Security reform in Nigeria cannot be reduced to swearing-in ceremonies and confident declarations without asking the citizens what kind of policing they actually want.
Development Diaries reports that the new Inspector-General of Police (IGP), Olatunji Disu, on Wednesday declared shortly after his swearing-in that ‘state police has come to stay’.
The argument is that Nigeria faces growing security threats, the federal police structure is overstretched, and decentralising policing will bring law enforcement closer to communities.
On paper, that sounds reasonable, but the deeper question is whether Nigeria’s political system is mature enough to handle it without turning it into a new tool of political control.
Nigeria already has one police force struggling under centralised authority. Citizens know how that story has often gone, with protesters sometimes meeting tear gas before dialogue, journalists sometimes meeting intimidation before protection, and victims of crime sometimes meeting paperwork before justice.
So when a new policing system is proposed, citizens are right to ask whether the reform will fix the problem or simply multiply it across 36 states.
At the centre of the story is a system that has long struggled with accountability. Nigeria’s policing architecture, as defined by the 1999 constitution, places the police under federal control.
Yet insecurity from banditry to communal violence continues to expose the limits of that structure, as communities complain that officers posted from faraway states often lack local knowledge, while police authorities complain that they lack resources and personnel.
Everyone agrees there is a problem, but what Nigerians do not yet agree on is whether state policing is the solution.
In a political environment where governors already wield enormous influence, many citizens worry that state police could become what critics politely call ‘governor’s police’ and what ordinary Nigerians might call ‘armed political assistants’.
The concerns are especially serious as the country approaches the 2027 elections.

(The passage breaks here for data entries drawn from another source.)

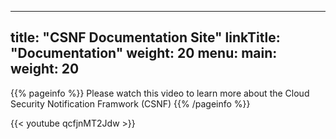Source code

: 
---
title: "CSNF Documentation Site"
linkTitle: "Documentation"
weight: 20
menu:
  main:
    weight: 20
---

{{% pageinfo %}}
Please watch this video to learn more about the Cloud Security Notification Framwork (CSNF)
{{% /pageinfo %}}

{{< youtube qcfjnMT2Jdw >}}





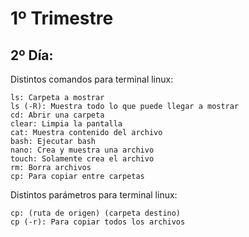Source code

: # 1º Trimestre

## 2º Día:
Distintos comandos para terminal linux:

    ls: Carpeta a mostrar
    ls (-R): Muestra todo lo que puede llegar a mostrar
    cd: Abrir una carpeta
    clear: Limpia la pantalla
    cat: Muestra contenido del archivo
    bash: Ejecutar bash
    nano: Crea y muestra una archivo
    touch: Solamente crea el archivo
    rm: Borra archivos
    cp: Para copiar entre carpetas

Distintos parámetros para terminal linux:

    cp: (ruta de origen) (carpeta destino)
    cp (-r): Para copiar todos los archivos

Nigeria’s police are constitutionally responsible for protecting voters, electoral officials and democratic institutions. Yet election seasons have historically been moments when neutrality becomes a difficult test.
That is why the promise by Disu to enforce zero tolerance for partisanship sounds encouraging but incomplete because systems require laws, oversight and public trust.
The duty bearers responsible for getting this right are President Bola Tinubu and the National Assembly. The executive branch must ensure that any constitutional amendment on state police emerges from transparent national consultations, not quiet political consensus.
The National Assembly must resist the temptation to treat the issue as a technical amendment rather than a major democratic reform, and governors must publicly commit that state policing will not become a political enforcement tool.
And the Nigeria Police Force itself must confront its own credibility crisis, one that cannot be solved by new committees alone.
Beyond politics, this is also a human rights issue. Under Nigeria’s constitution and international obligations, including commitments under the United Nations human rights framework and the African Union system, the state has a duty to guarantee citizens’ right to life, safety, and freedom from abuse by security forces.
Policing reforms must therefore strengthen accountability by enabling citizens to report police abuse without fear, while independent complaint mechanisms must exist at federal and state levels.
The reform must also reflect the realities of those who often suffer the most when policing systems fail. These are women and girls who face gender-based violence that frequently goes underreported because victims do not trust law enforcement.
For their part, young people are often treated with suspicion rather than protection, while persons with disabilities frequently encounter barriers when seeking justice.
Citizens should ask their representatives in the National Assembly where they stand on state police and what safeguards they will support. Civil society organisations and community groups can organise public discussions so that ordinary Nigerians understand what the reform means.
So, before the phrase ‘state police has come to stay’ becomes official doctrine, Nigerians deserve something more democratic than announcements.